Medizin. - Osteoporose ist eine heimtückische Krankheit. Der Knochen verliert an Dichte, ohne dass man es bemerkt - bis er irgendwann bricht. Ein neues Ultraschallverfahren könnte helfen, die Messung der Knochendichte zu verbessern und der Osteoporose früher entgegen zu treten.

Von Michael Fuhs |
    In den Keller der Klinik für Orthopädie der Universität Halle verirren sich nur selten Osteoporose-Risikopatienten. Hier, weitab der Patientenströme, entwickelt Kai Raum Alternativen zu den Routine mäßigen Röntgenuntersuchungen.

    "Hier kommen wir in den Laborbereich der Klinik und jetzt kommen wir in das Labor für quantitative Ultraschallmikroskopie."

Einträge im Datensatz:
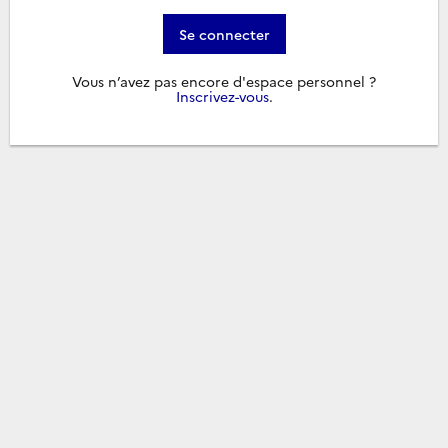
Se connecter
Vous n’avez pas encore d'espace personnel ?
Inscrivez-vous
.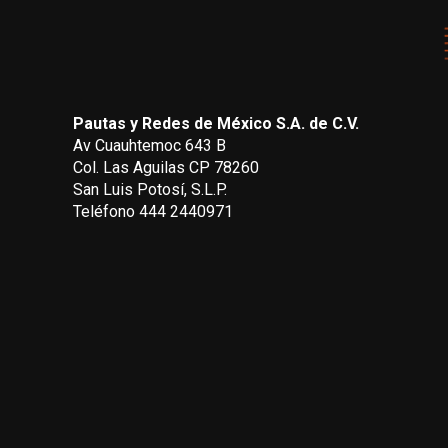
Pautas y Redes de México S.A. de C.V.
Av Cuauhtemoc 643 B
Col. Las Aguilas CP 78260
San Luis Potosí, S.L.P.
Teléfono 444 2440971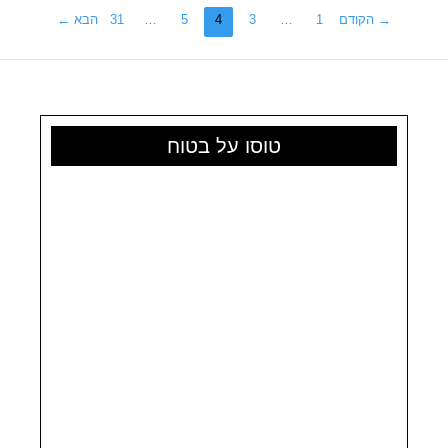
הצצה
→
הקודם
1
…
3
4
5
…
31
הבא
←
לבתי
הקזינו
המפוארים
של
קרלובי
טוסו על בטוח
וארי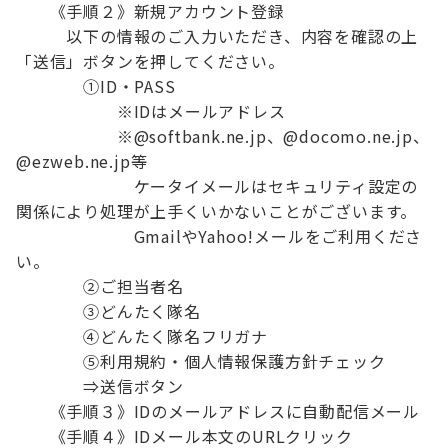
　　《手順２》新規アカウント登録

　　　以下の情報のご入力いただき、内容を確認の上
「送信」ボタンを押してください。

　　　　①ID・PASS

　　　　　　※IDはメールアドレス

　　　　　　※@softbank.ne.jp、@docomo.ne.jp、
@ezweb.ne.jp等

　　　　　　　ケータイメールはセキュリティ設定の
関係により処理が上手くいかないことがございます。

　　　　　　　GmailやYahoo!メールをご利用くださ
い。

　　　　②ご担当者名

　　　　③どんたく隊名

　　　　④どんたく隊名フリガナ

　　　　⑤利用規約・個人情報保護方針チェック

　　　　⇒送信ボタン

　　《手順３》IDのメールアドレスに自動配信メール

　　《手順４》IDメール本文のURLクリック
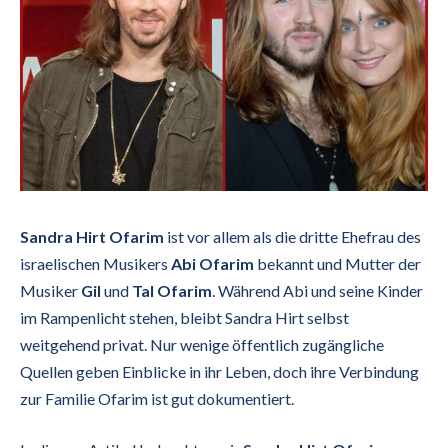
Sandra Hirt Ofarim
ist vor allem als die dritte Ehefrau des
israelischen Musikers
Abi Ofarim
bekannt und Mutter der
Musiker
Gil
und
Tal Ofarim
. Während Abi und seine Kinder
im Rampenlicht stehen, bleibt Sandra Hirt selbst
weitgehend privat. Nur wenige öffentlich zugängliche
Quellen geben Einblicke in ihr Leben, doch ihre Verbindung
zur Familie Ofarim ist gut dokumentiert.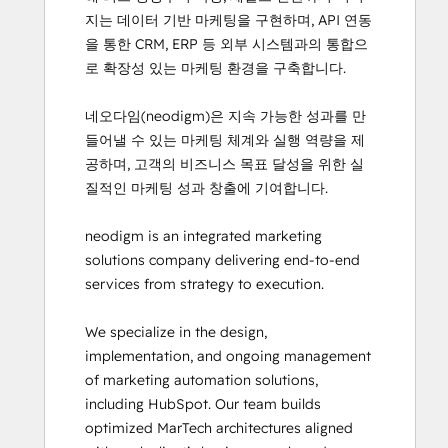
지는 데이터 기반 마케팅을 구현하며, API 연동
을 통한 CRM, ERP 등 외부 시스템과의 통합으
로 확장성 있는 마케팅 환경을 구축합니다.

네오다임(neodigm)은 지속 가능한 성과를 만
들어낼 수 있는 마케팅 체계와 실행 역량을 제
공하며, 고객의 비즈니스 목표 달성을 위한 실
질적인 마케팅 성과 창출에 기여합니다.

neodigm is an integrated marketing 
solutions company delivering end-to-end 
services from strategy to execution.

We specialize in the design, 
implementation, and ongoing management 
of marketing automation solutions, 
including HubSpot. Our team builds 
optimized MarTech architectures aligned 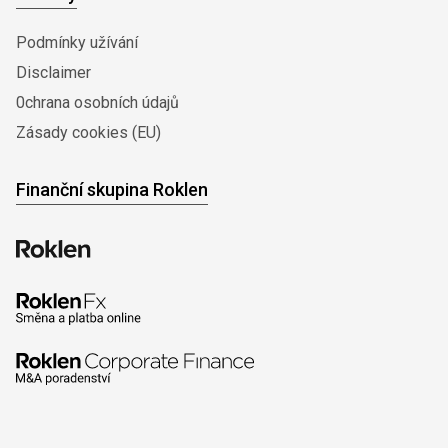
Podmínky užívání
Disclaimer
0chrana osobních údajů
Zásady cookies (EU)
Finanční skupina Roklen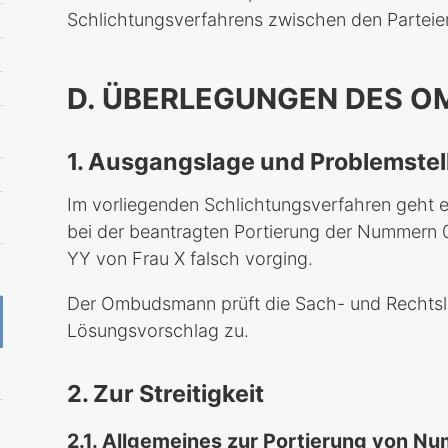
Schlichtungsverfahrens zwischen den Parteien
D. ÜBERLEGUNGEN DES 
1. Ausgangslage und Problemste
Im vorliegenden Schlichtungsverfahren geht e
bei der beantragten Portierung der Nummern
YY von Frau X falsch vorging.
Der Ombudsmann prüft die Sach- und Rechtslag
Lösungsvorschlag zu.
2. Zur Streitigkeit
2.1. Allgemeines zur Portierung von N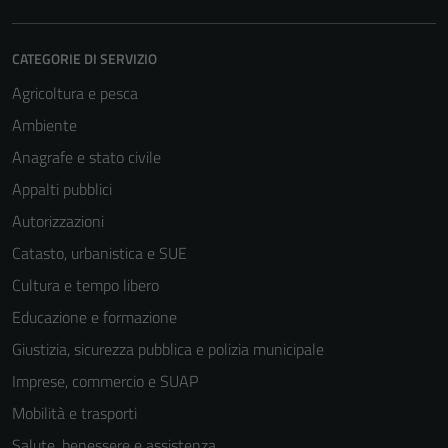
CATEGORIE DI SERVIZIO
Agricoltura e pesca
Ambiente
Anagrafe e stato civile
Appalti pubblici
Autorizzazioni
Catasto, urbanistica e SUE
Cultura e tempo libero
Educazione e formazione
Giustizia, sicurezza pubblica e polizia municipale
Imprese, commercio e SUAP
Mobilità e trasporti
Salute, benessere e assistenza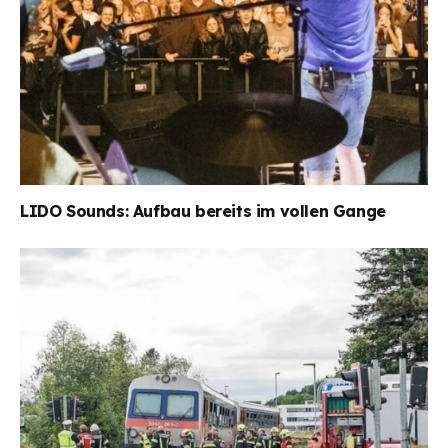
LIDO Sounds: Aufbau bereits im vollen Gange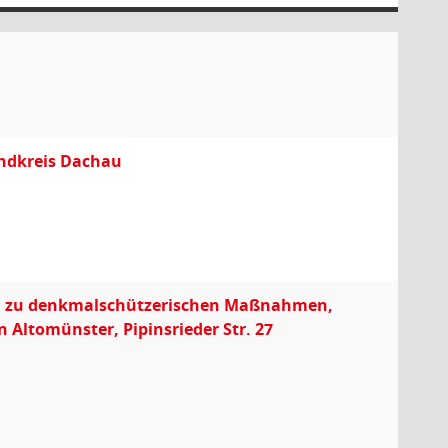
andkreis Dachau
sen zu denkmalschützerischen Maßnahmen,
Altomünster, Pipinsrieder Str. 27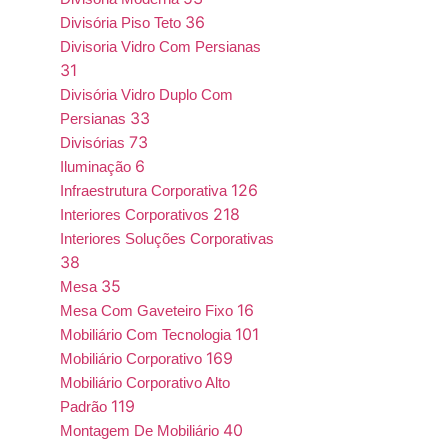
36
Divisória Piso Teto
Divisoria Vidro Com Persianas
31
Divisória Vidro Duplo Com
33
Persianas
73
Divisórias
6
Iluminação
126
Infraestrutura Corporativa
218
Interiores Corporativos
Interiores Soluções Corporativas
38
35
Mesa
16
Mesa Com Gaveteiro Fixo
101
Mobiliário Com Tecnologia
169
Mobiliário Corporativo
Mobiliário Corporativo Alto
119
Padrão
40
Montagem De Mobiliário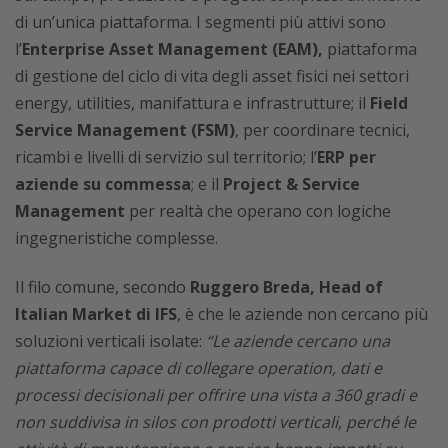
di un’unica piattaforma. I segmenti più attivi sono
l’
Enterprise Asset Management (EAM),
piattaforma
di gestione del ciclo di vita degli asset fisici nei settori
energy, utilities, manifattura e infrastrutture; il
Field
Service Management (FSM)
, per coordinare tecnici,
ricambi e livelli di servizio sul territorio; l’
ERP per
aziende su commessa
; e il
Project & Service
Management
per realtà che operano con logiche
ingegneristiche complesse.
Il filo comune, secondo
Ruggero Breda, Head of
Italian Market di IFS
, è che le aziende non cercano più
soluzioni verticali isolate:
“Le aziende cercano una
piattaforma capace di collegare operation, dati e
processi decisionali per offrire una vista a 360 gradi e
non suddivisa in silos con prodotti verticali, perché le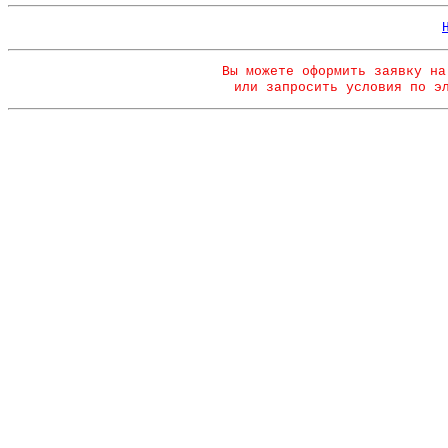
Вы можете оформить заявку на
или запросить условия по э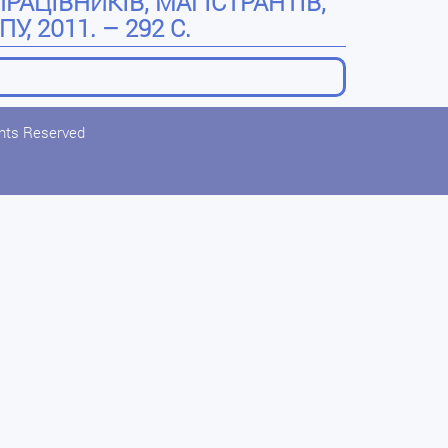
АЦІВНИКІВ, МАГІСТРАНТІВ,
, 2011. – 292 С.
ghts Reserved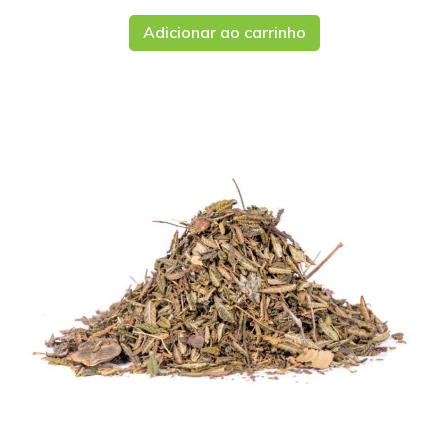
Adicionar ao carrinho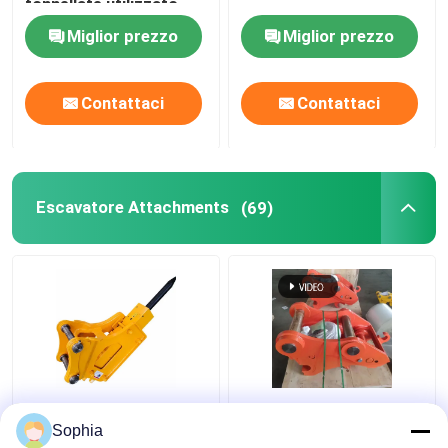
tonnellate utilizzato
per lavori di
Miglior prezzo
Miglior prezzo
costruzione
Contattaci
Contattaci
Escavatore Attachments
(69)
1.2 - 55 tonnellate
Scavatore a secchio
Appendici per
idraulico a attacco
Sophia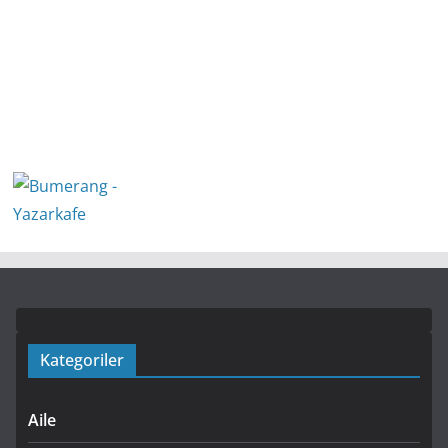
Kategoriler
Aile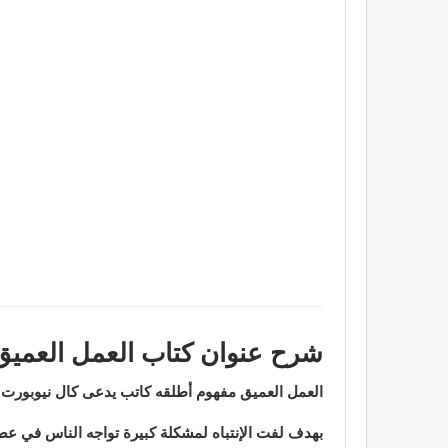
شرح عنوان كتاب العمل العميق
العمل العميق مفهوم أطلقه كاتب يدعى كال نيوبورت 
بهدف لفت الإنتباه لمشكلة
كبيرة تواجه الناس في عصر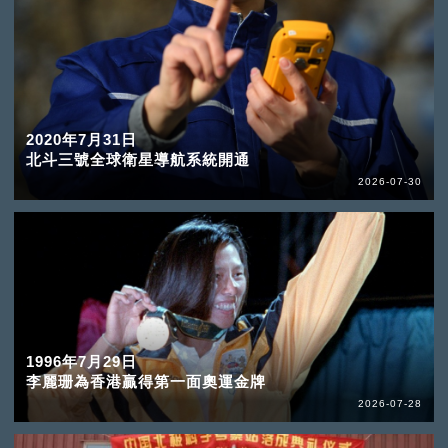
2020年7月31日
北斗三號全球衛星導航系統開通
2026-07-30
1996年7月29日
李麗珊為香港贏得第一面奧運金牌
2026-07-28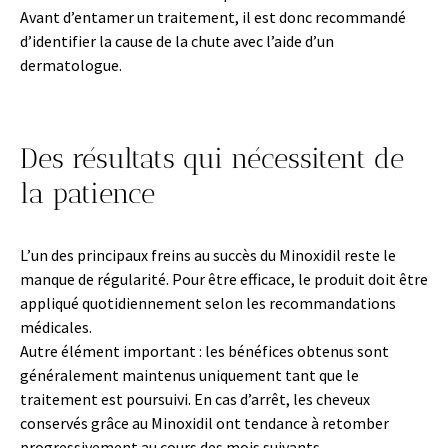
Avant d’entamer un traitement, il est donc recommandé
d’identifier la cause de la chute avec l’aide d’un
dermatologue.
Des résultats qui nécessitent de
la patience
L’un des principaux freins au succès du Minoxidil reste le
manque de régularité. Pour être efficace, le produit doit être
appliqué quotidiennement selon les recommandations
médicales.
Autre élément important : les bénéfices obtenus sont
généralement maintenus uniquement tant que le
traitement est poursuivi. En cas d’arrêt, les cheveux
conservés grâce au Minoxidil ont tendance à retomber
progressivement au cours des mois suivants.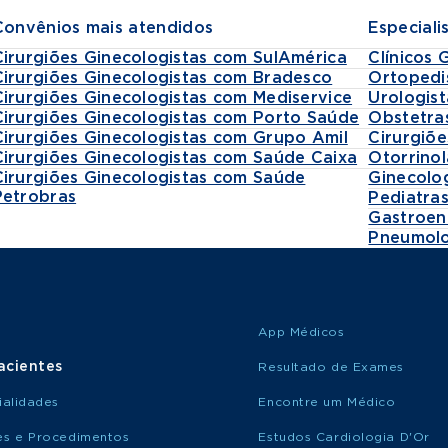
Convênios mais atendidos
Especiali
Cirurgiões Ginecologistas com SulAmérica
Clínicos 
Cirurgiões Ginecologistas com Bradesco
Ortopedi
Cirurgiões Ginecologistas com Mediservice
Urologist
Cirurgiões Ginecologistas com Porto Saúde
Obstetra
Cirurgiões Ginecologistas com Grupo Amil
Cirurgiõe
Cirurgiões Ginecologistas com Saúde Caixa
Otorrinol
Cirurgiões Ginecologistas com Saúde
Ginecolo
Petrobras
Pediatra
Gastroen
Pneumolo
App Médicos
acientes
Resultado de Exames
ialidades
Encontre um Médico
s e Procedimentos
Estudos Cardiologia D'Or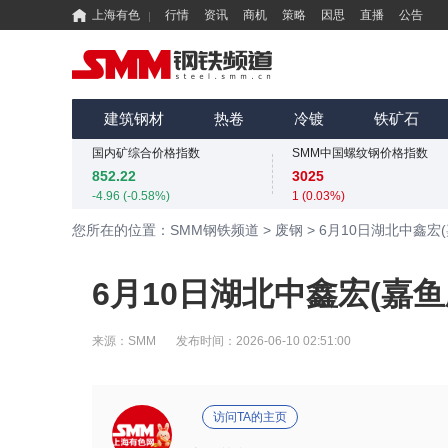
上海有色
行情
资讯
商机
策略
因思
直播
公告
国内矿综合价格指数
SMM中国螺纹钢价格指数
852.22
3025
-4.96 (-0.58%)
1 (0.03%)
MMi 62%铁矿石港口现货指数（青岛港）
SMM中国准一级冶金焦(干熄)价格指数
815
1980
建筑钢材
热卷
冷镀
铁矿石
0 (0.00%)
0 (0.00%)
国内矿综合价格指数
SMM中国螺纹钢价格指数
852.22
3025
-4.96 (-0.58%)
1 (0.03%)
MMi 62%铁矿石港口现货指数（青岛港）
SMM中国准一级冶金焦(干熄)价格指数
您所在的位置：SMM钢铁频道
>
废钢
>
6月10日湖北中鑫宏
815
1980
0 (0.00%)
0 (0.00%)
国内矿综合价格指数
SMM中国螺纹钢价格指数
6月10日湖北中鑫宏(嘉鱼
852.22
3025
-4.96 (-0.58%)
1 (0.03%)
来源：
SMM
发布时间：
2026-06-10 02:51:00
访问TA的主页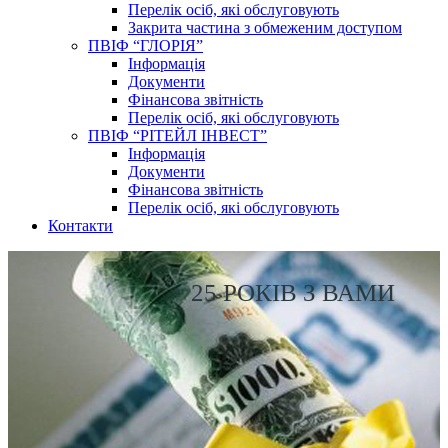
Перелік осіб, які обслуговують
Закрита частина з обмеженим доступом
ПВІФ “ГЛОРІЯ”
Інформація
Документи
Фінансова звітність
Перелік осіб, які обслуговують
ПВІФ “РІТЕЙЛ ІНВЕСТ”
Інформація
Документи
Фінансова звітність
Перелік осіб, які обслуговують
Контакти
25 РОКІВ З ВАМИ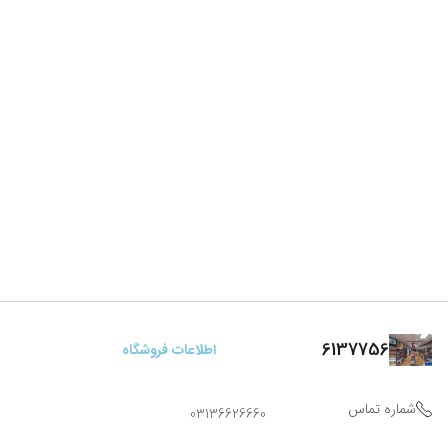
6137756
اطلاعات فروشگاه
شماره تماس
03136626660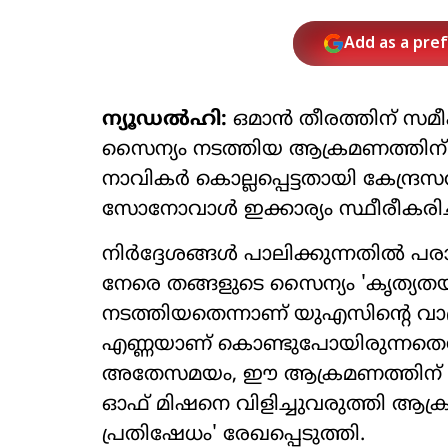
Add as a pre
ന്യൂഡല്‍ഹി:
ഒമാന്‍ തീരത്തിന് സമീ
സൈന്യം നടത്തിയ ആക്രമണത്തിന് പി
നാവികര്‍ കൊല്ലപ്പെട്ടതായി കേന്ദ്രസര്‍ക
സോനോവാള്‍ ഇക്കാര്യം സ്ഥീരീകരിച്
നിര്‍ദ്ദേശങ്ങള്‍ പാലിക്കുന്നതില്‍ പ
നേരെ തങ്ങളുടെ സൈന്യം 'കൃത്യതയാര
നടത്തിയതെന്നാണ് യുഎസിന്റെ വാദം.
എണ്ണയാണ് കൊണ്ടുപോയിരുന്നതെന്
അതേസമയം, ഈ ആക്രമണത്തിന് പിന്ന
ഓഫ് മിഷനെ വിളിച്ചുവരുത്തി ആക്
പ്രതിഷേധം' രേഖപ്പെടുത്തി.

ZUR AUFGABE:
Schreibe den Bericht über das neue Ultraschallverfahren zur Messung der Knochendichte im Anschluss an seinen letzten Satz weiter.

GELÖSTE AUFGABE:
    Der Medizinphysiker will Festigkeit und Elastizität von Knochen bestimmen. Im Laborschrank lagern mehr als 100 Knochenstücke von Schafen und von Mäusen. Kai Raum untersucht, wie gut verschiedene Medikamente die Heilung unterstützt haben. Die etwa streichholzlangen Knochenstücke von Schafen wurden in Längsrichtung in Scheiben geschnitten. Die Assistentin schleift die Oberfläche. Der Ultraschallscanner, ein fingerdicker Zylinder fährt danach Punkt für Punkt die Oberfläche ab, strahlt die Wellen ein und misst die Reflexion. Die Aufnahmen zeigen: Der eine Bruch ist nahezu durch eine homogene Masse verheilt. Das Bild des anderen Knochen zeigt viele Mikrorisse. Das bedeutet Bruchgefahr. Auf Röntgenbildern sind die Unterschiede dagegen nicht zu erkennen. Anders als Röntgenstrahlung erzeugt Ultraschall Druckschwankungen in der Luft und im Gewebe, genauso wie tiefe Bässe in der Nähe von Lautsprechern.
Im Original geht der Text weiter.